8. Structured Output Schemas

Machine-readable outputs enable agent composition and automated verification.

Pattern

Output must conform to this schema:

{
  "field_1": "type",
  "field_2": "type",
  "field_3": "type"
}

Example

Output schema:

{
  "answer": "string - the direct answer to the question",
  "confidence": "float between 0 and 1",
  "sources": ["array of citation strings"],
  "caveats": ["array of limitations or uncertainties"],
  "follow_up_questions": ["optional: questions that remain"]
}

Why It Works

Schemas force the agent to complete all required fields. They make outputs parseable by downstream systems and enable automated quality checks.

9. Resource Budgets

Explicit limits align agent behavior with bounded rationality.

Pattern

Budget:
- Maximum [N] tool calls
- Maximum [M] reasoning steps
- Time limit: [duration]

Optimization priority: [accuracy | speed | thoroughness]

Example

Budget:
- 5 web searches maximum
- 15 reasoning steps maximum
- Prioritize accuracy over speed

If budget exhausted without resolution:
- Summarize progress
- State what additional resources would help
- Provide best-available answer with confidence rating

Why It Works

Without budgets, agents can waste resources on diminishing returns. Explicit constraints force prioritization and prevent runaway processes.

10. Multi-Agent Coordination Patterns

Complex tasks benefit from specialized roles working together.

Pattern

Agent A (Planner): Decomposes tasks, assigns subtasks
Agent B (Executor): Performs assigned work
Agent C (Critic): Reviews outputs, challenges assumptions

Coordination protocol:
1. Planner creates plan
2. Executor works through plan
3. Critic reviews each output
4. If Critic rejects → back to Planner for revision

Example

Research Agent Team:

PLANNER: Break research questions into searchable sub-queries
RESEARCHER: Execute searches, gather sources, extract facts
SYNTHESIZER: Combine findings into coherent answer
CRITIC: Check for gaps, contradictions, weak evidence

Workflow:
Planner → Researcher (x3) → Synthesizer → Critic → [revise if needed]

Why It Works

Multi-agent systems exploit ensemble effects. Specialized agents perform better at their domain than generalist agents. Critic roles catch blind spots.

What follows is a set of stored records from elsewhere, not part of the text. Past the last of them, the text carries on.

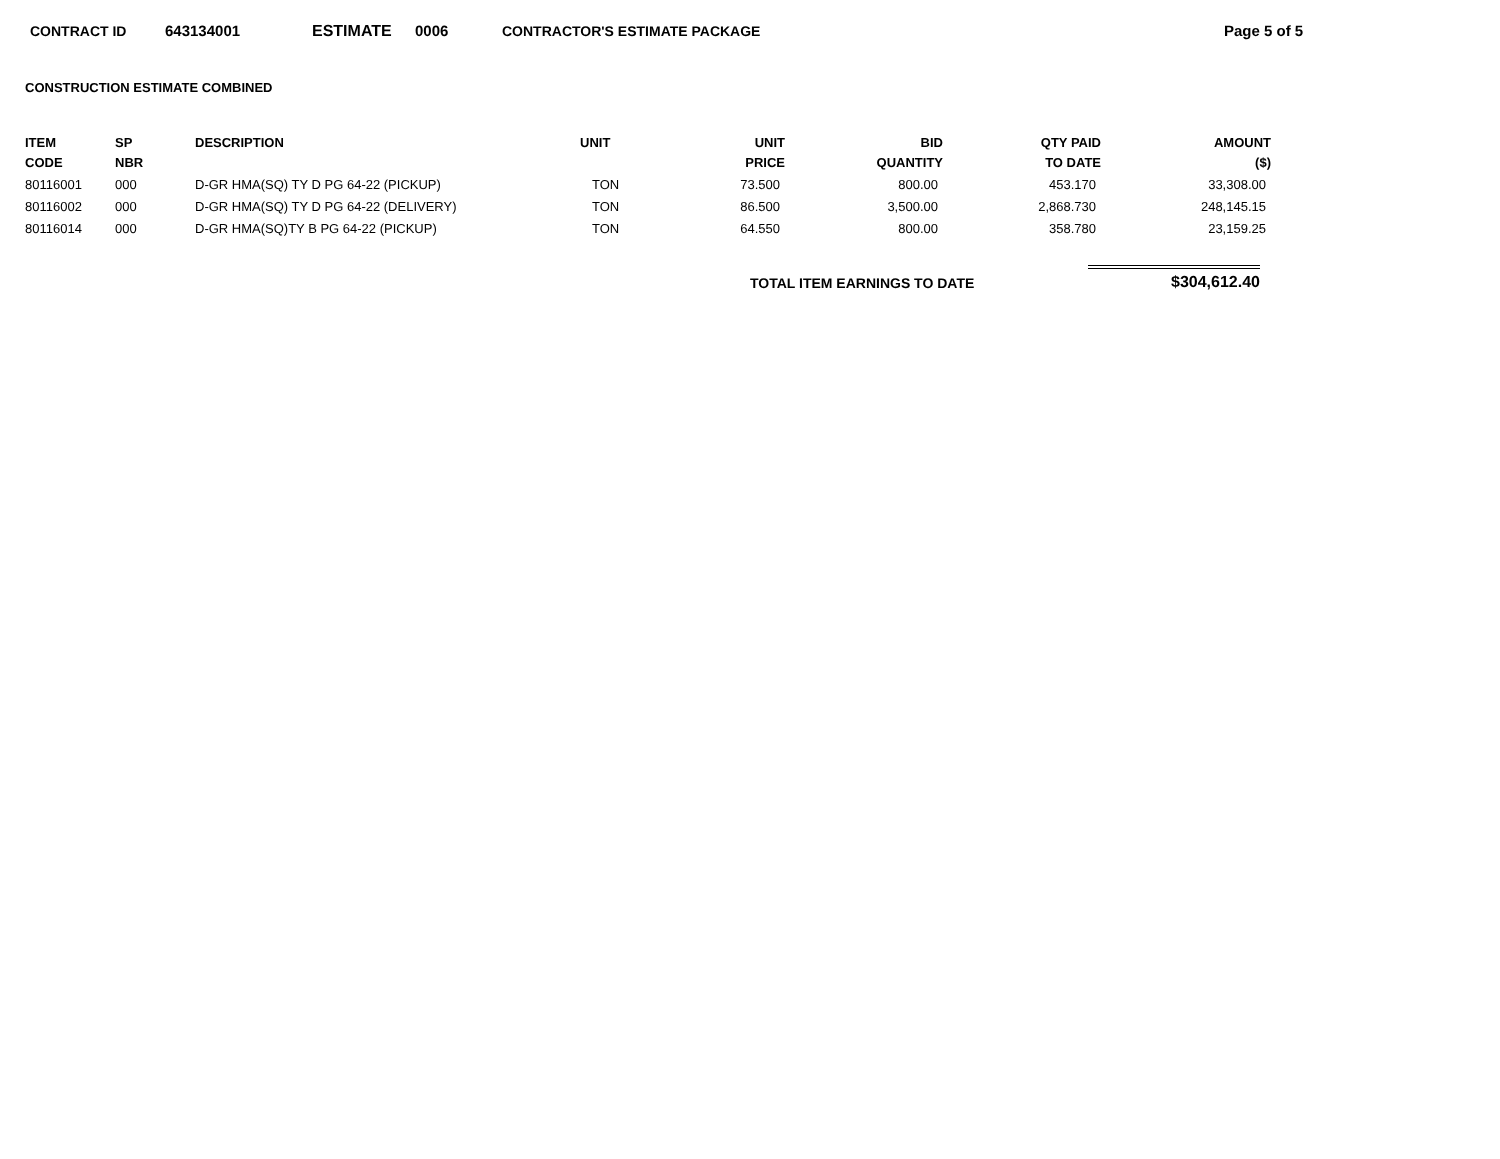CONTRACT ID 643134001 ESTIMATE 0006 CONTRACTOR'S ESTIMATE PACKAGE Page 5 of 5
CONSTRUCTION ESTIMATE COMBINED
| ITEM CODE | SP NBR | DESCRIPTION | UNIT | UNIT PRICE | BID QUANTITY | QTY PAID TO DATE | AMOUNT ($) |
| --- | --- | --- | --- | --- | --- | --- | --- |
| 80116001 | 000 | D-GR HMA(SQ) TY D PG 64-22 (PICKUP) | TON | 73.500 | 800.00 | 453.170 | 33,308.00 |
| 80116002 | 000 | D-GR HMA(SQ) TY D PG 64-22 (DELIVERY) | TON | 86.500 | 3,500.00 | 2,868.730 | 248,145.15 |
| 80116014 | 000 | D-GR HMA(SQ)TY B PG 64-22 (PICKUP) | TON | 64.550 | 800.00 | 358.780 | 23,159.25 |
TOTAL ITEM EARNINGS TO DATE $304,612.40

The Gold Standard Agentic Prompt

Combining these techniques:

You are an autonomous research agent specializing in [domain].

## OBJECTIVE
Produce a [specific deliverable] that answers [question].

## PROCESS
1. Generate a plan with atomic subtasks
2. Execute each subtask using appropriate tools
3. Maintain a scratchpad of assumptions and uncertainties
4. After completion, self-critique and revise
5. Rate confidence and state limitations

## TOOLS
- web_search: for current information
- code_interpreter: for calculations
- file_read: for provided documents

Use tools when:
- Information may be outdated → web_search
- Numerical precision matters → code_interpreter
- Answer exists in provided files → file_read

## CONSTRAINTS
- Cite all claims
- State uncertainty explicitly
- Do not speculate
- Maximum 5 tool calls
- Maximum 10 reasoning steps

## OUTPUT
{
  "answer": "...",
  "confidence": 0.0-1.0,
  "sources": [...],
  "limitations": [...],
  "follow_up": [...]
}

## STOPPING CONDITIONS
- If confidence < 70%: state uncertainty clearly
- If sources conflict: present both perspectives
- If budget exhausted: summarize progress and gaps

Key Takeaways

Technique	What It Solves
ROC Pattern	Vague goals → Measurable targets
Task Decomposition	Overwhelm → Manageable steps
Tool Contracts	Hallucination → Verified information
State Management	Memory failures → Structured tracking
Self-Critique	Single-pass errors → Revised outputs
Stop Conditions	Infinite loops → Graceful termination
Action Constraints	Unsafe behavior → Bounded actions
Output Schemas	Unstructured outputs → Composable results
Resource Budgets	Runaway costs → Efficient execution
Multi-Agent	Blind spots → Specialized expertise

Final Thought

Prompting agentic AI is systems design, not conversation. You're not asking a question—you're specifying behavior, constraints, and feedback loops.

The best prompts read less like instructions and more like specifications: precise, bounded, and verifiable.

Invest time in the prompt. The agent will repay it.